##### PASAJE #####

No quiero agregar más, pues es tu relato el que tiene que hablar por sí solo, el que nos haga leer entre líneas a tus lectores lo que has querido transmitirnos y lo que tus personajes y la trama misma dicen por sí solos, «escapándose de tus manos», como es habitual entre lo que ingenia uno y lo que se termina escribiendo.
Una deliciosa lección de fondo y forma en el arte del buen narrar que es tu prosa, maestro querido.
Un enorme abrazobeso con mucho cariño, para mi hermano-amigo, y gran admiración, para el bardo.
La infancia irrumpe en este tramo del viaje personificada en Fermina, la vendedora de golosinas. Ese orozuz (regaliz o paloduz), que nada tiene que ver con la finca de Rafael y Mariana, que de hecho es un mentís a lo que esa propiedad simboliza, esa varita de orozuz, decía, es el «Rosebud» de Jonás.
Por desgracia, debido a su descalabradura, no puede coger el palito que tan gentilmente le ofrece la vieja.
Esta es la primera materialización que se opera a la entrada del pueblo, junto a la laguna y al muro semiderruido rebosantes de vida. La segunda es otro personaje estrafalario del que Maluenda es el transmisor.
Si la mujer representa una época feliz, el paraíso perdido, el hombre encarna una respuesta, bien radical por cierto.
Como siempre, agradezco tu interpretación o tu divagación que me hace ver con ojos diferentes el episodio en cuestión.
Cada lector renueva la obra. Cada lectura la enriquece. El autor no tiene, ni mucho menos, todas las claves. El texto se le escapa de las manos. Si fuera el dueño de todas las teclas del piano, el interés de la composición decaería grandemente. Mes sincères salutations, cher ami.

##### DATOS RECOPILADOS #####

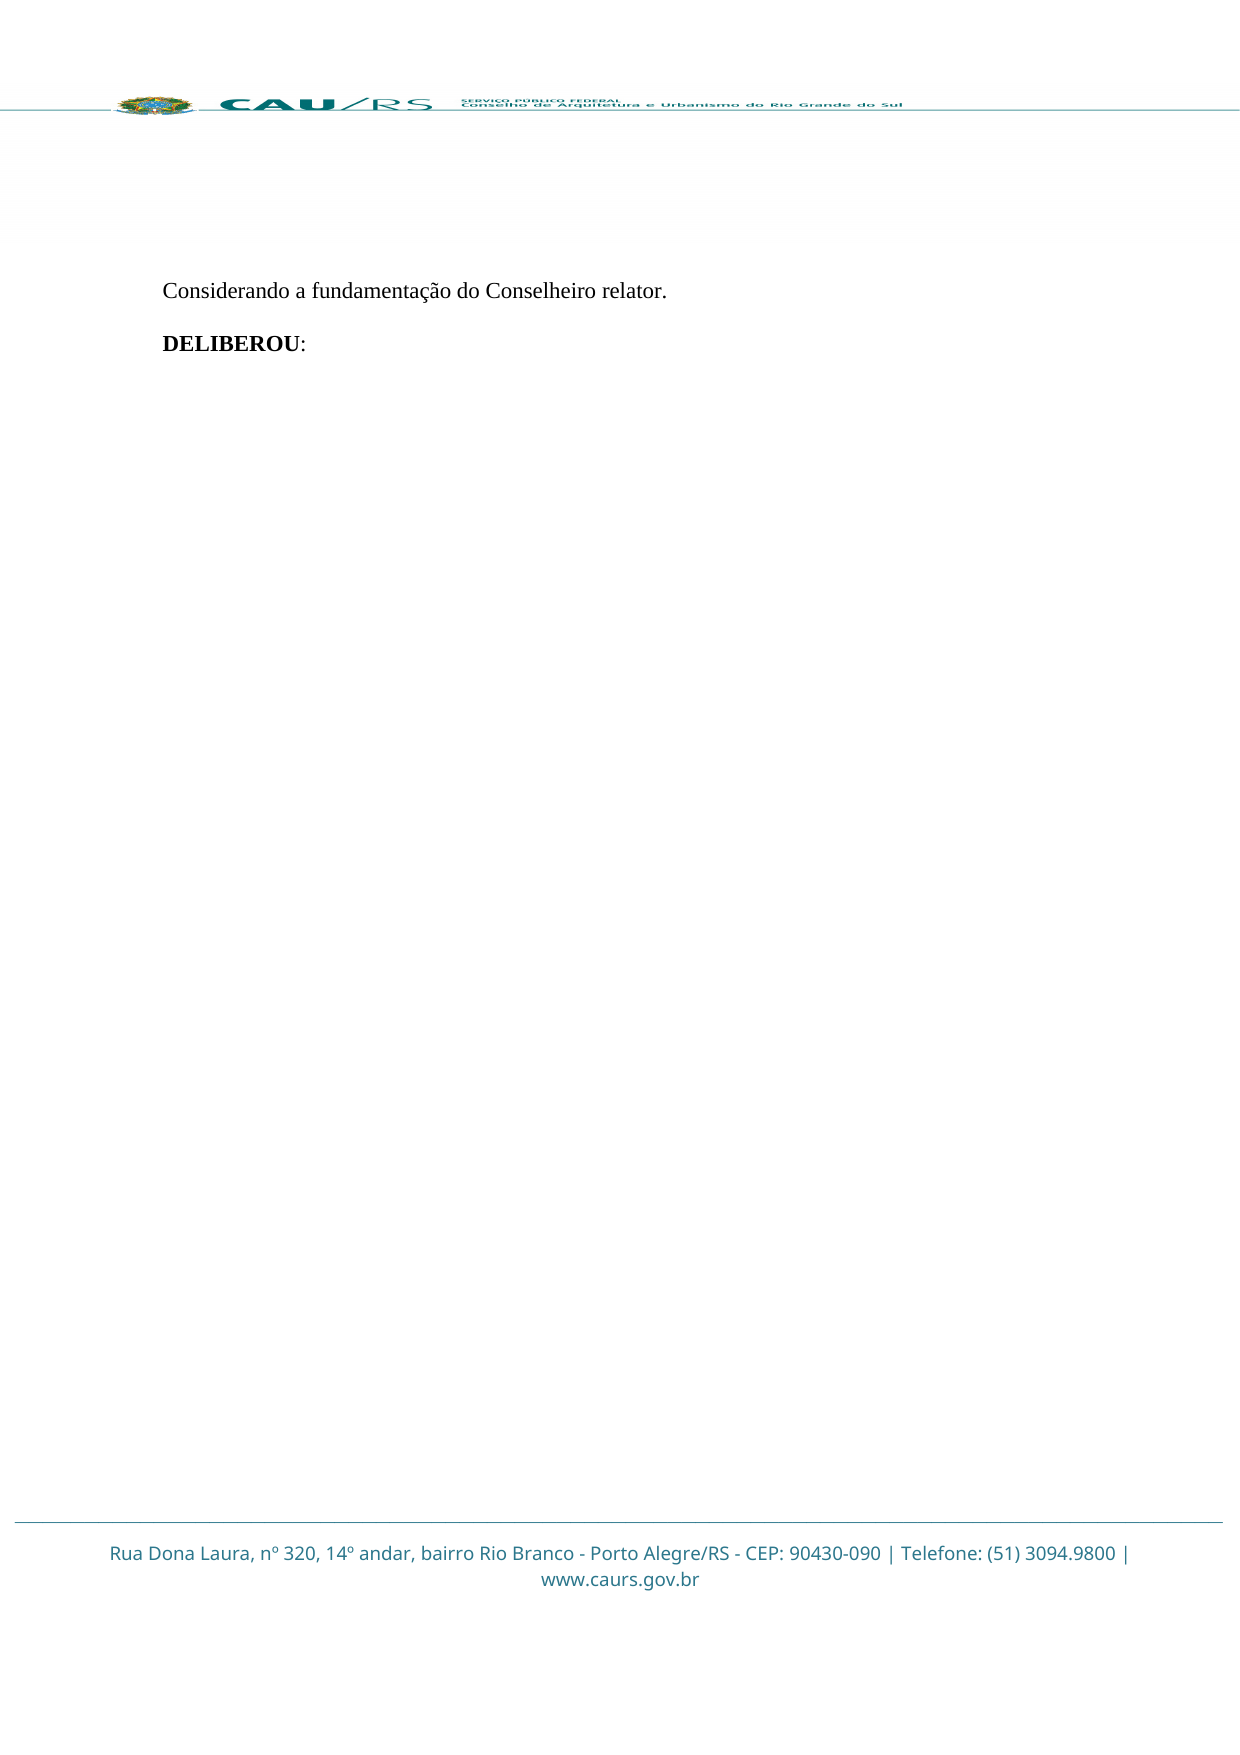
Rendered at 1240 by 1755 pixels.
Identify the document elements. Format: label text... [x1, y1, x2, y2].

text Considerando a fundamentação do Conselheiro relator. [162, 277, 1122, 304]
text DELIBEROU: [162, 330, 1122, 356]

#####

» ENUNCIADO DEL EJERCICIO
Transcribe sin cambios el tramo del pasaje que va de «Por desgracia, debido» a «es el transmisor.», ambos inclusive. Los datos no intervienen en este ejercicio.

» RESULTADO DEL EJERCICIO
Por desgracia, debido a su descalabradura, no puede coger el palito que tan gentilmente le ofrece la vieja.
Esta es la primera materialización que se opera a la entrada del pueblo, junto a la laguna y al muro semiderruido rebosantes de vida. La segunda es otro personaje estrafalario del que Maluenda es el transmisor.